» **Exercise**
In the travel books post below, condense the paragraph beginning "The young Ernest Hemingway" into a bulleted list of its main facts.

» **Excerpted passage**
----
Wednesday, January 06, 2010

Five best books about travel

Laura Landro writes the Wall Street Journal's Finicky Traveler column and is the author of Survivor: Taking Control of Your Fight Against Cancer (1998). She named a five best list of travel books for her newspaper.

One book to make the list:
A Moveable Feast
by Ernest Hemingway
Scribner, 1964

The young Ernest Hemingway hadn't yet published his first novel, "The Sun Also Rises," when he moved to Paris in 1921 as a correspondent for the Toronto Star. Soon he was mingling with the likes of Ezra Pound, James Joyce, Gertrude Stein and F. Scott Fitzgerald, and although he was barely earning enough to keep himself and his family fed and housed, "in Paris, then, you could live very well on almost nothing, and by skipping meals occasionally and never buying any new clothes, you could save and have luxuries." This heady memoir of the expatriate life doubtless lured many a young romantic to travel to the City of Light in pursuit of the moveable feast at its cafés, bookshops and salons. Hemingway and wife Hadley also journeyed by train through Switzerland to the Austrian frontier, where we glimpse an era before the modern ski resort: They climbed through the Alps aided by seal skins attached to their skis. Though the trip is the beginning of the end of their idyll, as he writes, "there is never any ending to Paris." A newer edition of "A Moveable Feast" published earlier this year has sparked controversy for changes made by Hemingway's grandson; for the full picture, read it side by side with the original, published after the author's suicide in 1964.
Read about another book on the list.

A Moveable Feast made Diana Souhami's top ten list of "books about Paris and London lesbians in the early 20th century" and is a book to which Russell Banks always returns.
----
» **Material supplied**
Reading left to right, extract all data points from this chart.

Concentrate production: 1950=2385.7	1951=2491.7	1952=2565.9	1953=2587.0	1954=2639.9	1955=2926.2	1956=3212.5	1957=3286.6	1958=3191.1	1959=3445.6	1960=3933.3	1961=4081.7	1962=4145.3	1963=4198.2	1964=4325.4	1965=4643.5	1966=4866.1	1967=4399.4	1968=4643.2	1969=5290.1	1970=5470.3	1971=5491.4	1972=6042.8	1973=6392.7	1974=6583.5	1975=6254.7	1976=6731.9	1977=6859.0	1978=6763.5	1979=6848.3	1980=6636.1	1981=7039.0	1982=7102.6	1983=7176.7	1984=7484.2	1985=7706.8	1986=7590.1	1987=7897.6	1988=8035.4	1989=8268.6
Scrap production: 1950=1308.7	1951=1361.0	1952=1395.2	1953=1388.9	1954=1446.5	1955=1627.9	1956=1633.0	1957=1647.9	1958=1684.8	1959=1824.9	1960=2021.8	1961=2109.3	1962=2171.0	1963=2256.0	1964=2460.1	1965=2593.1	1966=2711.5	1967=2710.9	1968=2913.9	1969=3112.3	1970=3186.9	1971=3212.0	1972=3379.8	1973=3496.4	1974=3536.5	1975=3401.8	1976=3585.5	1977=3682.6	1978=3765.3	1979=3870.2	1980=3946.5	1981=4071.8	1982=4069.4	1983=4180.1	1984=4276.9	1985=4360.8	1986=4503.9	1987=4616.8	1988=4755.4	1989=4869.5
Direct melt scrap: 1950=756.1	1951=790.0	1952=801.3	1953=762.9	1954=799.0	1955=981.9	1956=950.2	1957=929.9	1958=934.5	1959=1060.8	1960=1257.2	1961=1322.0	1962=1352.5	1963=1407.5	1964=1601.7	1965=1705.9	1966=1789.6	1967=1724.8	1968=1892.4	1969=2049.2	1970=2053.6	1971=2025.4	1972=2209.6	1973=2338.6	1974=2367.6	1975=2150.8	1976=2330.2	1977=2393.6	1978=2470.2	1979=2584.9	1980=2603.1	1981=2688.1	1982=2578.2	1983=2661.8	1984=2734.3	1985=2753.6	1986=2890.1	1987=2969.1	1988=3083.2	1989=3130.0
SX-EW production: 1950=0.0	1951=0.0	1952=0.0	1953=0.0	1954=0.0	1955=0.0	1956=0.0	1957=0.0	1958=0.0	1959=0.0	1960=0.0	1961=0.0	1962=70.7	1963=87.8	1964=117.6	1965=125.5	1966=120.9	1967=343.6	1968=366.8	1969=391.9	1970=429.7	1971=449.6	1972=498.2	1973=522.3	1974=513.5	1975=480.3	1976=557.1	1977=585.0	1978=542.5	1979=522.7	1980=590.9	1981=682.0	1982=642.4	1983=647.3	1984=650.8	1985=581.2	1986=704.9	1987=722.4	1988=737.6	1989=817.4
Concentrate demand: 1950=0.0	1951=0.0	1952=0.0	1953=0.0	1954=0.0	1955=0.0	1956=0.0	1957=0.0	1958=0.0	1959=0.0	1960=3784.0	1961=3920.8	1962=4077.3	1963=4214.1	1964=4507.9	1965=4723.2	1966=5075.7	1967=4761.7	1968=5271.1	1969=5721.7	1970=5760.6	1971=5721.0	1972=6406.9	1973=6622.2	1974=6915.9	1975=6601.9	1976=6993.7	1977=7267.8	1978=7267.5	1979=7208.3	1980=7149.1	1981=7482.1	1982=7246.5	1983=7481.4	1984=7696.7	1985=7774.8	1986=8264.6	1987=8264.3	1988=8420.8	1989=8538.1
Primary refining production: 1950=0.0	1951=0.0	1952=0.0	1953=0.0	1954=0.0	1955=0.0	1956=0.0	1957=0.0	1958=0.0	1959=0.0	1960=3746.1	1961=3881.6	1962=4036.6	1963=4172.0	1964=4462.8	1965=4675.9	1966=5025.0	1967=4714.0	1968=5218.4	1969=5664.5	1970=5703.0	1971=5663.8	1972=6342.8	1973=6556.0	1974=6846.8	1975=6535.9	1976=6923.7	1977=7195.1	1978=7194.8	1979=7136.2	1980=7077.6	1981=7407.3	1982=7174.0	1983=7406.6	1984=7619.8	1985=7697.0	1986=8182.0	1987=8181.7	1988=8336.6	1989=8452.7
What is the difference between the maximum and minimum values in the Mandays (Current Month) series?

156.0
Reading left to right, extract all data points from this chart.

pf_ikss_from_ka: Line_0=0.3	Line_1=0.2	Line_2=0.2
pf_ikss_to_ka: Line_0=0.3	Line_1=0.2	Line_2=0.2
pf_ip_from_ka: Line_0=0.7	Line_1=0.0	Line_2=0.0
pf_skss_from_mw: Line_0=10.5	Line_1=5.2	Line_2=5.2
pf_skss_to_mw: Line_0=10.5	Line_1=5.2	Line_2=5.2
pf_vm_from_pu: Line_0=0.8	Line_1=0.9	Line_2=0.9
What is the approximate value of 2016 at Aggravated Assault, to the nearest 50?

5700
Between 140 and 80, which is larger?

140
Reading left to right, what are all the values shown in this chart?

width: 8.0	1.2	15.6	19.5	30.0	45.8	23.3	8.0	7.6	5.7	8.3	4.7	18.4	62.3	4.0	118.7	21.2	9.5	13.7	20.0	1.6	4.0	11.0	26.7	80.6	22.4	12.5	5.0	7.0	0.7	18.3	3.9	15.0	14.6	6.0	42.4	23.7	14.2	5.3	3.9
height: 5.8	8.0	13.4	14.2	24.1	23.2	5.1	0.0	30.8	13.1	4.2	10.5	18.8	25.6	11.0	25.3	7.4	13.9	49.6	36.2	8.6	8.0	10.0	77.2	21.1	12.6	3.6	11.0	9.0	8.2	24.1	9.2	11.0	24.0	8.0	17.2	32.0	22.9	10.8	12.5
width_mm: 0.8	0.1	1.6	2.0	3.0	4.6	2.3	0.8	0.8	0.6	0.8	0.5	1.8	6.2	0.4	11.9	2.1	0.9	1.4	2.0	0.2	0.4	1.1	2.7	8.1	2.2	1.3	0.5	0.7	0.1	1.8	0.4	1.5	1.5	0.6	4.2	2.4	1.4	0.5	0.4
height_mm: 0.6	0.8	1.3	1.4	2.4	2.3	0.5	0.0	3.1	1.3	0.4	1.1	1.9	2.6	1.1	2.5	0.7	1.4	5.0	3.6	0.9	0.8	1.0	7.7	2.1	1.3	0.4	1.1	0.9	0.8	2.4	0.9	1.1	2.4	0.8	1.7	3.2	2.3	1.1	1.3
----
» **Task answer**
- Hemingway moved to Paris in 1921 as a correspondent for the Toronto Star, before publishing his first novel, "The Sun Also Rises."
- He mingled with Ezra Pound, James Joyce, Gertrude Stein and F. Scott Fitzgerald while barely earning enough to feed and house his family. He noted that in Paris one could live very well on almost nothing.
- The memoir likely drew many young romantics to the cafés, bookshops and salons of Paris.
- He and his wife Hadley traveled by train through Switzerland to the Austrian frontier and climbed the Alps with seal skins attached to their skis. That trip began the end of their idyll.
- A newer edition with changes by Hemingway's grandson has sparked controversy. For the full picture, read it side by side with the original, which was published in 1964 after the author's suicide.